## Excerpted records

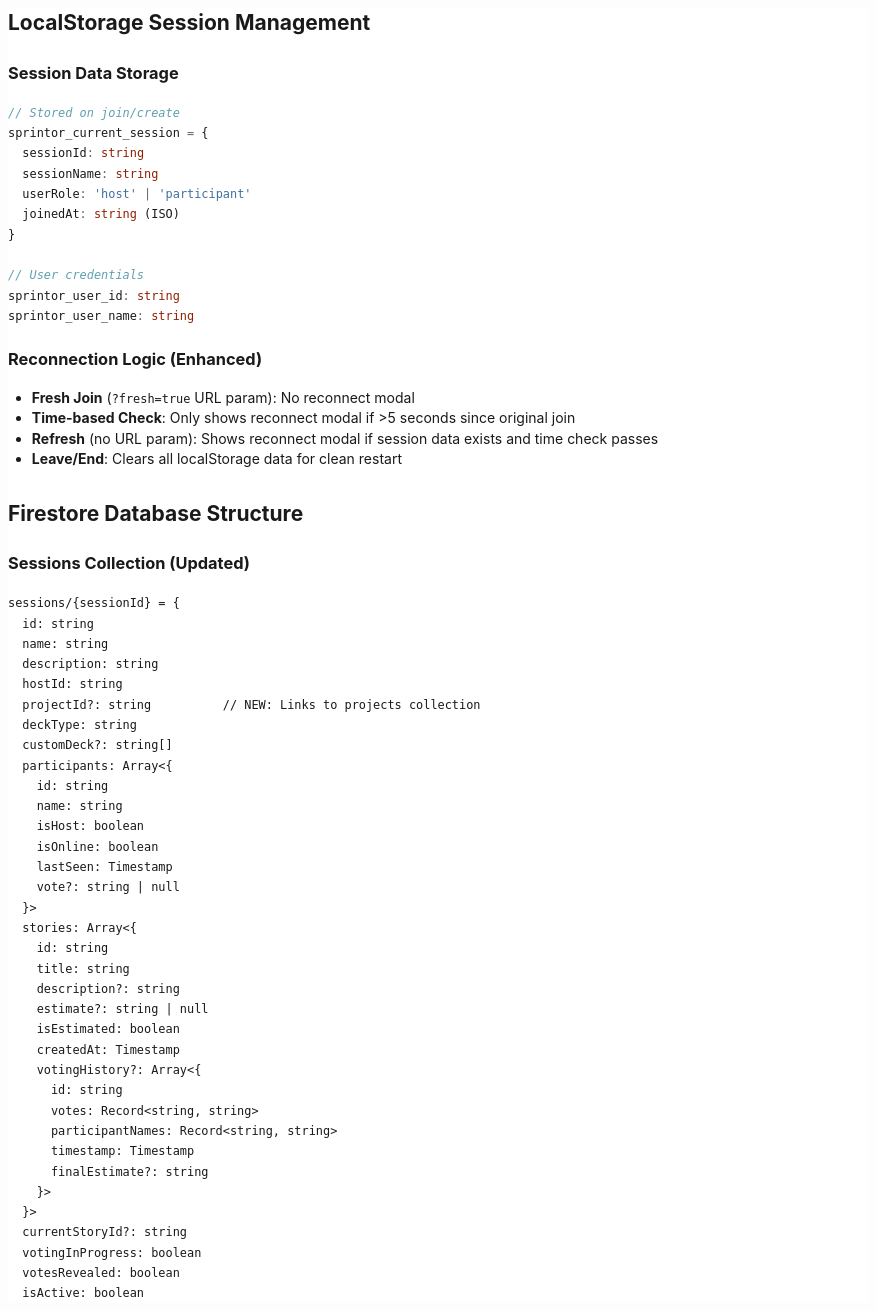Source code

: ## LocalStorage Session Management

### Session Data Storage
```typescript
// Stored on join/create
sprintor_current_session = {
  sessionId: string
  sessionName: string
  userRole: 'host' | 'participant'
  joinedAt: string (ISO)
}

// User credentials
sprintor_user_id: string
sprintor_user_name: string
```

### Reconnection Logic (Enhanced)
- **Fresh Join** (`?fresh=true` URL param): No reconnect modal
- **Time-based Check**: Only shows reconnect modal if >5 seconds since original join
- **Refresh** (no URL param): Shows reconnect modal if session data exists and time check passes
- **Leave/End**: Clears all localStorage data for clean restart

## Firestore Database Structure

### Sessions Collection (Updated)
```
sessions/{sessionId} = {
  id: string
  name: string
  description: string
  hostId: string
  projectId?: string          // NEW: Links to projects collection
  deckType: string
  customDeck?: string[]
  participants: Array<{
    id: string
    name: string
    isHost: boolean
    isOnline: boolean
    lastSeen: Timestamp
    vote?: string | null
  }>
  stories: Array<{
    id: string
    title: string
    description?: string
    estimate?: string | null
    isEstimated: boolean
    createdAt: Timestamp
    votingHistory?: Array<{
      id: string
      votes: Record<string, string>
      participantNames: Record<string, string>
      timestamp: Timestamp
      finalEstimate?: string
    }>
  }>
  currentStoryId?: string
  votingInProgress: boolean
  votesRevealed: boolean
  isActive: boolean
```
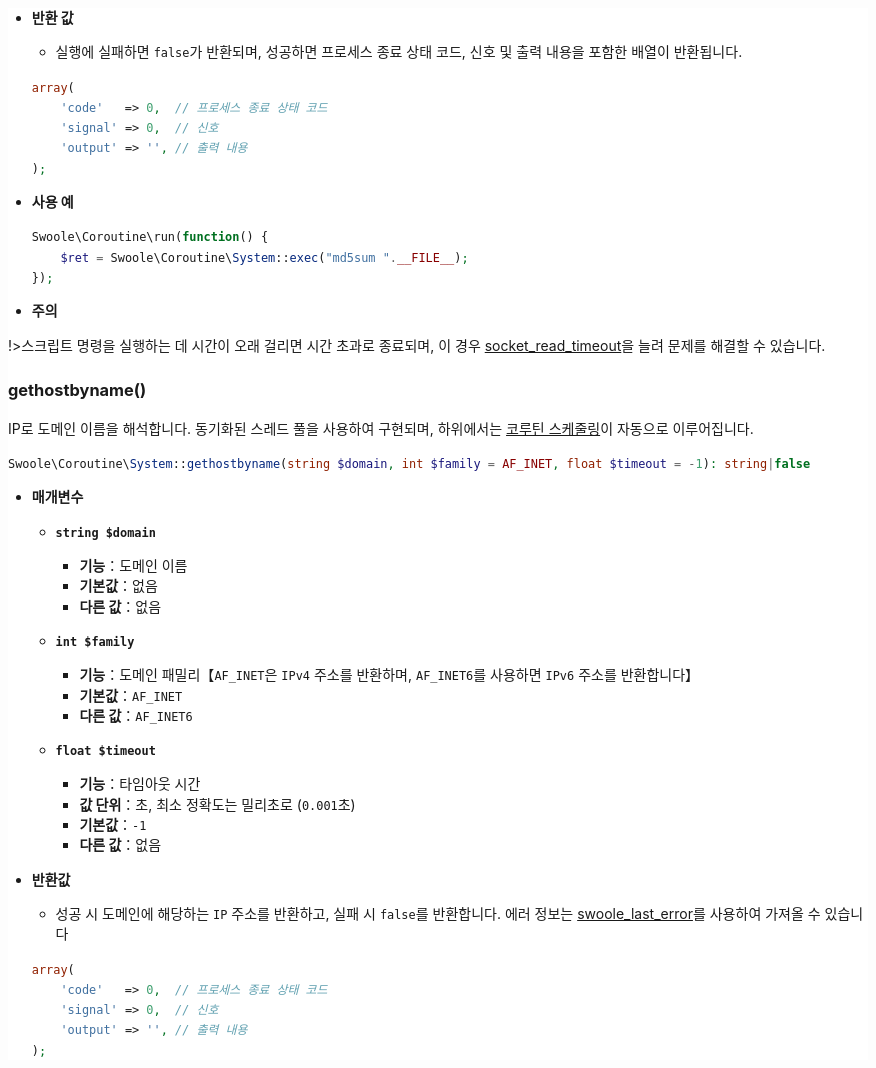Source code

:   * **반환 값**

    * 실행에 실패하면 `false`가 반환되며, 성공하면 프로세스 종료 상태 코드, 신호 및 출력 내용을 포함한 배열이 반환됩니다.

    ```php
    array(
        'code'   => 0,  // 프로세스 종료 상태 코드
        'signal' => 0,  // 신호
        'output' => '', // 출력 내용
    );
    ```

  * **사용 예**  

    ```php
    Swoole\Coroutine\run(function() {
        $ret = Swoole\Coroutine\System::exec("md5sum ".__FILE__);
    });
    ```

  * **주의**

  !>스크립트 명령을 실행하는 데 시간이 오래 걸리면 시간 초과로 종료되며, 이 경우 [socket_read_timeout](/coroutine_client/init?id=타임아웃-규칙)을 늘려 문제를 해결할 수 있습니다.
### gethostbyname()

IP로 도메인 이름을 해석합니다. 동기화된 스레드 풀을 사용하여 구현되며, 하위에서는 [코루틴 스케줄링](/coroutine?id=코루틴-스케줄링)이 자동으로 이루어집니다.

```php
Swoole\Coroutine\System::gethostbyname(string $domain, int $family = AF_INET, float $timeout = -1): string|false
```

  * **매개변수** 

    * **`string $domain`**
      * **기능**：도메인 이름
      * **기본값**：없음
      * **다른 값**：없음

    * **`int $family`**
      * **기능**：도메인 패밀리【`AF_INET`은 `IPv4` 주소를 반환하며, `AF_INET6`를 사용하면 `IPv6` 주소를 반환합니다】
      * **기본값**：`AF_INET`
      * **다른 값**：`AF_INET6`

    * **`float $timeout`**
      * **기능**：타임아웃 시간
      * **값 단위**：초, 최소 정확도는 밀리초로 (`0.001`초)
      * **기본값**：`-1`
      * **다른 값**：없음

  * **반환값**

    * 성공 시 도메인에 해당하는 `IP` 주소를 반환하고, 실패 시 `false`를 반환합니다. 에러 정보는 [swoole_last_error](/functions?id=swoole_last_error)를 사용하여 가져올 수 있습니다

    ```php
    array(
        'code'   => 0,  // 프로세스 종료 상태 코드
        'signal' => 0,  // 신호
        'output' => '', // 출력 내용
    );
    ```
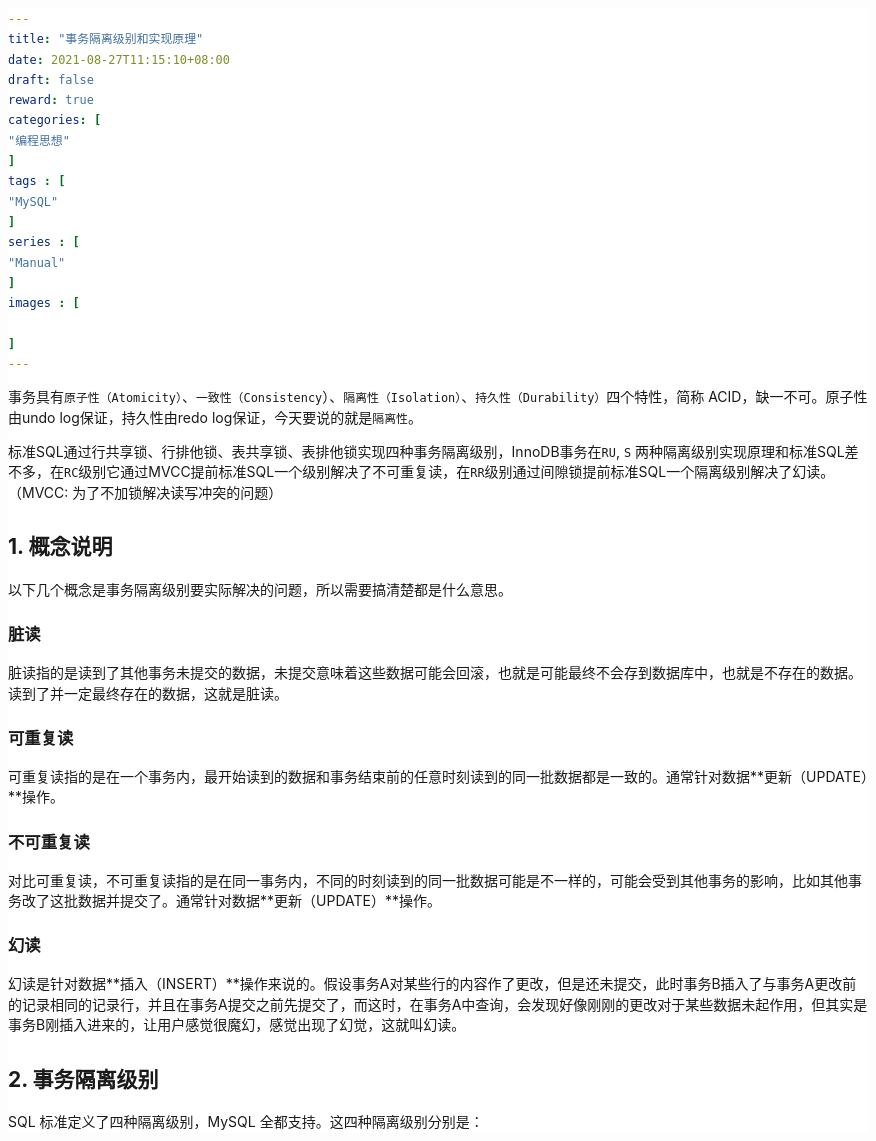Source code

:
 ```yaml
---
title: "事务隔离级别和实现原理"
date: 2021-08-27T11:15:10+08:00
draft: false
reward: true
categories: [
"编程思想"
]
tags : [
"MySQL"
]
series : [
"Manual"
]
images : [

]
---
```


[comment]: <> "# 事务隔离级别和实现原理"

事务具有`原子性（Atomicity）`、`一致性（Consistency`）、`隔离性（Isolation）`、`持久性（Durability）`四个特性，简称 ACID，缺一不可。原子性由undo log保证，持久性由redo log保证，今天要说的就是`隔离性`。

标准SQL通过行共享锁、行排他锁、表共享锁、表排他锁实现四种事务隔离级别，InnoDB事务在`RU`,  `S` 两种隔离级别实现原理和标准SQL差不多，在`RC`级别它通过MVCC提前标准SQL一个级别解决了不可重复读，在`RR`级别通过间隙锁提前标准SQL一个隔离级别解决了幻读。（MVCC: 为了不加锁解决读写冲突的问题）

## 1. 概念说明

以下几个概念是事务隔离级别要实际解决的问题，所以需要搞清楚都是什么意思。

### 脏读

脏读指的是读到了其他事务未提交的数据，未提交意味着这些数据可能会回滚，也就是可能最终不会存到数据库中，也就是不存在的数据。读到了并一定最终存在的数据，这就是脏读。

### 可重复读

可重复读指的是在一个事务内，最开始读到的数据和事务结束前的任意时刻读到的同一批数据都是一致的。通常针对数据**更新（UPDATE）**操作。

### 不可重复读

对比可重复读，不可重复读指的是在同一事务内，不同的时刻读到的同一批数据可能是不一样的，可能会受到其他事务的影响，比如其他事务改了这批数据并提交了。通常针对数据**更新（UPDATE）**操作。

### 幻读

幻读是针对数据**插入（INSERT）**操作来说的。假设事务A对某些行的内容作了更改，但是还未提交，此时事务B插入了与事务A更改前的记录相同的记录行，并且在事务A提交之前先提交了，而这时，在事务A中查询，会发现好像刚刚的更改对于某些数据未起作用，但其实是事务B刚插入进来的，让用户感觉很魔幻，感觉出现了幻觉，这就叫幻读。

## **2. 事务隔离级别**

SQL 标准定义了四种隔离级别，MySQL 全都支持。这四种隔离级别分别是：
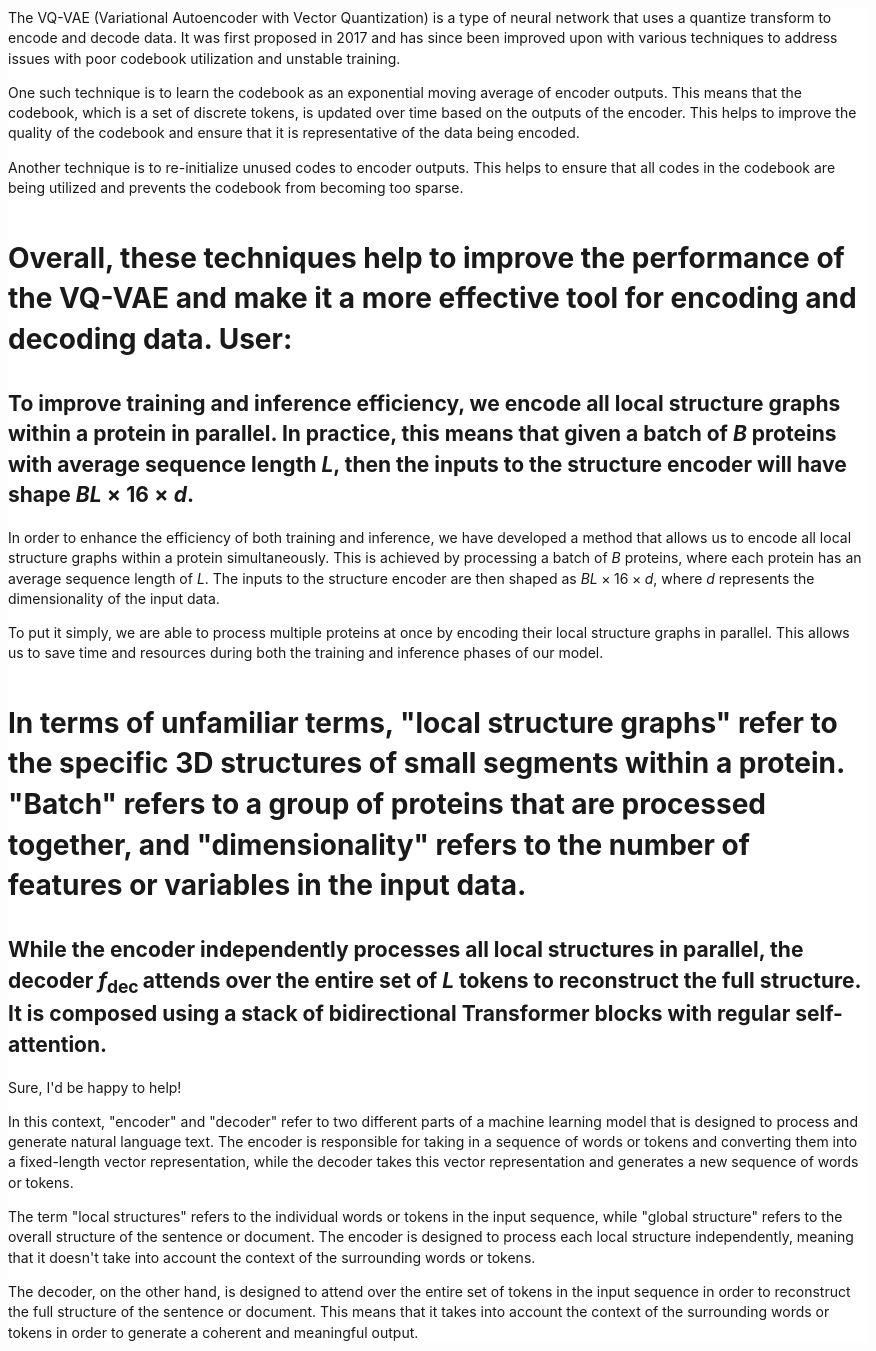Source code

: The VQ-VAE (Variational Autoencoder with Vector Quantization) is a type of neural network that uses a quantize transform to encode and decode data. It was first proposed in 2017 and has since been improved upon with various techniques to address issues with poor codebook utilization and unstable training.

One such technique is to learn the codebook as an exponential moving average of encoder outputs. This means that the codebook, which is a set of discrete tokens, is updated over time based on the outputs of the encoder. This helps to improve the quality of the codebook and ensure that it is representative of the data being encoded.

Another technique is to re-initialize unused codes to encoder outputs. This helps to ensure that all codes in the codebook are being utilized and prevents the codebook from becoming too sparse.

Overall, these techniques help to improve the performance of the VQ-VAE and make it a more effective tool for encoding and decoding data.
User:
==============================
To improve training and inference efficiency, we encode all local structure graphs within a protein in parallel. In practice, this means that given a batch of $B$ proteins with average sequence length $L$, then the inputs to the structure encoder will have shape $B L \times 16 \times d$.
------------------------------
 In order to enhance the efficiency of both training and inference, we have developed a method that allows us to encode all local structure graphs within a protein simultaneously. This is achieved by processing a batch of $B$ proteins, where each protein has an average sequence length of $L$. The inputs to the structure encoder are then shaped as $B L \times 16 \times d$, where $d$ represents the dimensionality of the input data.

To put it simply, we are able to process multiple proteins at once by encoding their local structure graphs in parallel. This allows us to save time and resources during both the training and inference phases of our model.

In terms of unfamiliar terms, "local structure graphs" refer to the specific 3D structures of small segments within a protein. "Batch" refers to a group of proteins that are processed together, and "dimensionality" refers to the number of features or variables in the input data.
==============================
While the encoder independently processes all local structures in parallel, the decoder $f_{\text {dec }}$ attends over the entire set of $L$ tokens to reconstruct the full structure. It is composed using a stack of bidirectional Transformer blocks with regular self-attention.
------------------------------
 Sure, I'd be happy to help!

In this context, "encoder" and "decoder" refer to two different parts of a machine learning model that is designed to process and generate natural language text. The encoder is responsible for taking in a sequence of words or tokens and converting them into a fixed-length vector representation, while the decoder takes this vector representation and generates a new sequence of words or tokens.

The term "local structures" refers to the individual words or tokens in the input sequence, while "global structure" refers to the overall structure of the sentence or document. The encoder is designed to process each local structure independently, meaning that it doesn't take into account the context of the surrounding words or tokens.

The decoder, on the other hand, is designed to attend over the entire set of tokens in the input sequence in order to reconstruct the full structure of the sentence or document. This means that it takes into account the context of the surrounding words or tokens in order to generate a coherent and meaningful output.
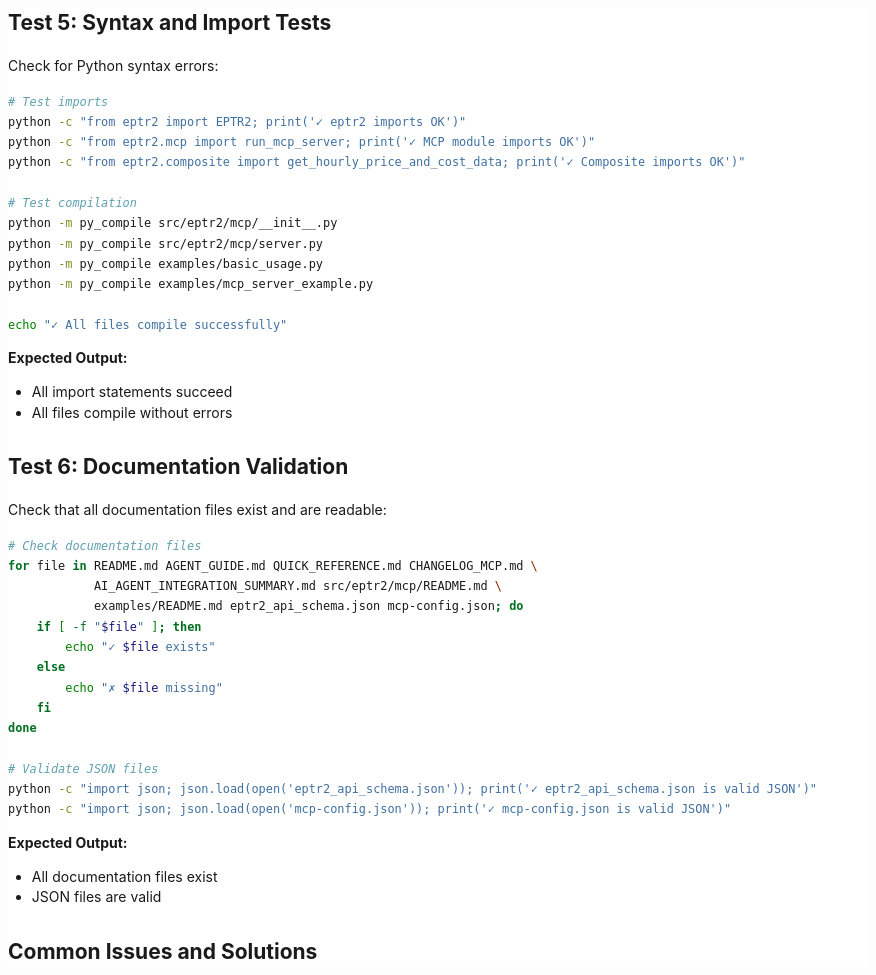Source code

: ## Test 5: Syntax and Import Tests

Check for Python syntax errors:

```bash
# Test imports
python -c "from eptr2 import EPTR2; print('✓ eptr2 imports OK')"
python -c "from eptr2.mcp import run_mcp_server; print('✓ MCP module imports OK')"
python -c "from eptr2.composite import get_hourly_price_and_cost_data; print('✓ Composite imports OK')"

# Test compilation
python -m py_compile src/eptr2/mcp/__init__.py
python -m py_compile src/eptr2/mcp/server.py
python -m py_compile examples/basic_usage.py
python -m py_compile examples/mcp_server_example.py

echo "✓ All files compile successfully"
```

**Expected Output:**
- All import statements succeed
- All files compile without errors

## Test 6: Documentation Validation

Check that all documentation files exist and are readable:

```bash
# Check documentation files
for file in README.md AGENT_GUIDE.md QUICK_REFERENCE.md CHANGELOG_MCP.md \
            AI_AGENT_INTEGRATION_SUMMARY.md src/eptr2/mcp/README.md \
            examples/README.md eptr2_api_schema.json mcp-config.json; do
    if [ -f "$file" ]; then
        echo "✓ $file exists"
    else
        echo "✗ $file missing"
    fi
done

# Validate JSON files
python -c "import json; json.load(open('eptr2_api_schema.json')); print('✓ eptr2_api_schema.json is valid JSON')"
python -c "import json; json.load(open('mcp-config.json')); print('✓ mcp-config.json is valid JSON')"
```

**Expected Output:**
- All documentation files exist
- JSON files are valid

## Common Issues and Solutions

## What the task requires
Filter the records for lines holding the string "config". Copy each one.

## Task answer
            examples/README.md eptr2_api_schema.json mcp-config.json; do
python -c "import json; json.load(open('mcp-config.json')); print('✓ mcp-config.json is valid JSON')"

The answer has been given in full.